The only accident that comes to our notice is that which happened to Harry I. Noyes, the builder, who was on the roof of the Pentucket, fighting the flames, when he slipped and fell to the ground below, a distance of some fifteen feet. No bones were broken, but the fall severely strained the ligaments of his right foot, and will confine him to the house for several days.

Sensational reports are in circulation as to the origin of the fire, but the most probable explanation is that it caught from the electric wires.

Saturday and Sunday were very warm, causing the wire to stretch; than came the cold snap on Sunday night and Monday, which suddenly contracted them. The high wind which prevailed fifteen miles an hour must have caused the wires to chafe and the continued abrasion may have worn off some of the insulation. This theory is favored by the fact that the fire followed the turning on of the electric currant Monday afternoon by about the space of time that would have required for it to start and get underway.

Had the fire been of incendiary origin it would have been more likely to have come in the night. Firebugs work while honest men sleep.

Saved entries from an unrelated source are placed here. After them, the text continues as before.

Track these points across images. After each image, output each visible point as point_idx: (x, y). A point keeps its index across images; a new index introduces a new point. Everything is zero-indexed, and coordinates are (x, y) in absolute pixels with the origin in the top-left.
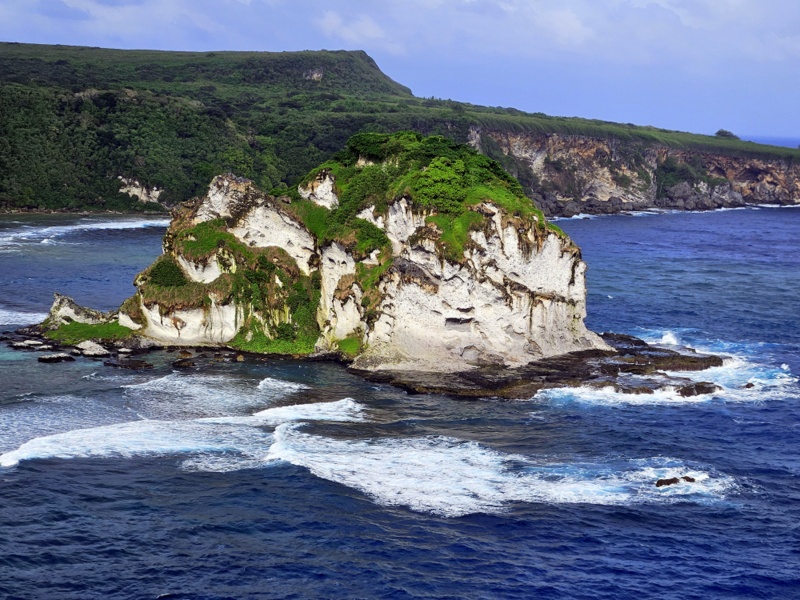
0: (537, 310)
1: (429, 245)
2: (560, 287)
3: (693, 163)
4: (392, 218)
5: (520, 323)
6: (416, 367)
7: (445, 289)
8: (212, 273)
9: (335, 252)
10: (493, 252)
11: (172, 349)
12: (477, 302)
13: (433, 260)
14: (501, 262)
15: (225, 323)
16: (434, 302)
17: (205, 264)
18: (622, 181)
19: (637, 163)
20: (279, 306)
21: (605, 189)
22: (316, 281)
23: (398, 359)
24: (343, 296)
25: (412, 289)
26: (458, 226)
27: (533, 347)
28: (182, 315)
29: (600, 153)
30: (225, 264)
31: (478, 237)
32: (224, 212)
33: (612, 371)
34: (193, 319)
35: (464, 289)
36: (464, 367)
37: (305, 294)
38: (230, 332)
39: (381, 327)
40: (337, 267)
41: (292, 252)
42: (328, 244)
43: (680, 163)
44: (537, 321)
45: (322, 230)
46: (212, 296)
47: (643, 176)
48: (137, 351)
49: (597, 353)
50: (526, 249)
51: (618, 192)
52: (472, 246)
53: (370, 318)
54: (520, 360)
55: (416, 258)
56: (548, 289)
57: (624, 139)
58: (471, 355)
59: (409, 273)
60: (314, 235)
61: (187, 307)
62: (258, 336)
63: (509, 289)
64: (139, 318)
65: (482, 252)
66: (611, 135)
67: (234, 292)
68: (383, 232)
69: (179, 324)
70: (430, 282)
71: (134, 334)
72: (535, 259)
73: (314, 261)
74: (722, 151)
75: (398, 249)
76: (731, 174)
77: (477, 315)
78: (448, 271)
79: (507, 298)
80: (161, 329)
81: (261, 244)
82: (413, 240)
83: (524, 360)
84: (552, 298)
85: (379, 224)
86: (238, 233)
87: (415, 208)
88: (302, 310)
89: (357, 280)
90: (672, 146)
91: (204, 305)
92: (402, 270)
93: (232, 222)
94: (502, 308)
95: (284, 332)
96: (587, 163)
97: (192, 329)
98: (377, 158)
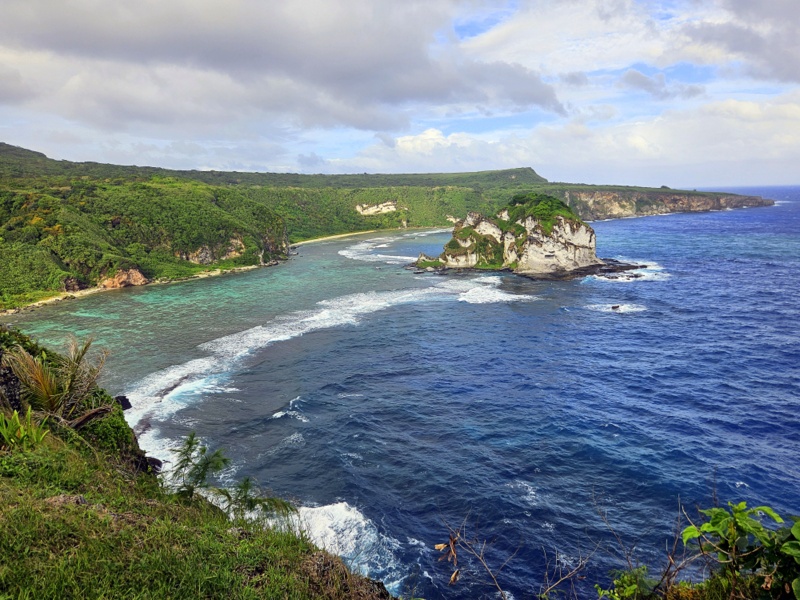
0: (577, 251)
1: (539, 231)
2: (587, 244)
3: (650, 198)
4: (527, 222)
5: (571, 256)
6: (535, 271)
7: (544, 246)
8: (468, 244)
9: (509, 235)
10: (561, 232)
11: (455, 269)
12: (555, 249)
13: (540, 236)
14: (564, 235)
15: (473, 260)
16: (541, 250)
17: (465, 240)
18: (623, 207)
19: (629, 200)
20: (490, 254)
21: (616, 210)
22: (503, 245)
23: (529, 269)
24: (511, 249)
25: (533, 246)
26: (549, 224)
27: (576, 264)
28: (459, 258)
29: (614, 197)
30: (472, 241)
31: (556, 228)
32: (472, 224)
33: (605, 271)
34: (462, 259)
35: (551, 245)
36: (551, 271)
37: (499, 249)
38: (474, 263)
39: (523, 259)
40: (509, 240)
41: (495, 236)
42: (506, 233)
43: (646, 199)
44: (577, 255)
45: (504, 228)
46: (468, 251)
47: (631, 204)
48: (444, 270)
49: (600, 265)
50: (573, 231)
51: (621, 210)
52: (554, 231)
53: (520, 256)
54: (571, 268)
55: (535, 236)
56: (581, 244)
57: (624, 191)
58: (554, 267)
59: (532, 241)
60: (501, 230)
61: (460, 255)
62: (483, 263)
63: (567, 245)
64: (445, 259)
65: (557, 232)
66: (619, 190)
67: (476, 250)
68: (525, 228)
69: (458, 261)
70: (539, 243)
71: (444, 265)
72: (576, 234)
73: (502, 238)
74: (663, 193)
75: (529, 233)
76: (666, 201)
77: (556, 253)
78: (545, 239)
79: (566, 248)
80: (452, 263)
81: (484, 233)
82: (533, 230)
83: (572, 268)
84: (583, 247)
85: (523, 225)
86: (477, 230)
87: (534, 219)
88: (498, 255)
89: (515, 243)
90: (643, 193)
91: (466, 254)
92: (530, 240)
93: (475, 227)
94: (564, 251)
95: (492, 262)
96: (610, 201)
97: (462, 262)
98: (523, 203)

The fire demonstrated three things: (1) The need of some fire alarm system at the beach. (2) The need of a night man at the pumping station to keep the pressure up to the highest point when a fire is discovered. (3) The fact that the Hampton fire department can do a good job if it has half a chance.

The second Pentucket fire

The Hamptons Union, Thursday, June 6, 1912

The Pentucket, a four story house owned by Mrs. Etta M. Fogg of Manchester, was damaged by fire about six o'clock this morning, from an unknown cause. The Pentucket was burned last fall, with several other houses adjoining, and the fire this morning destroyed the new structure just built on the site. Mrs. Fogg had moved in her furniture and stored it on the top floor yesterday, and it was on that floor that the fire originated, perhaps by a spark from a smoker's pipe which smouldered, and later broke into flames. The upper part of the building and contents were a total loss, but adjoining property was saved by excellent work of the fire company. It was insured in the Continental.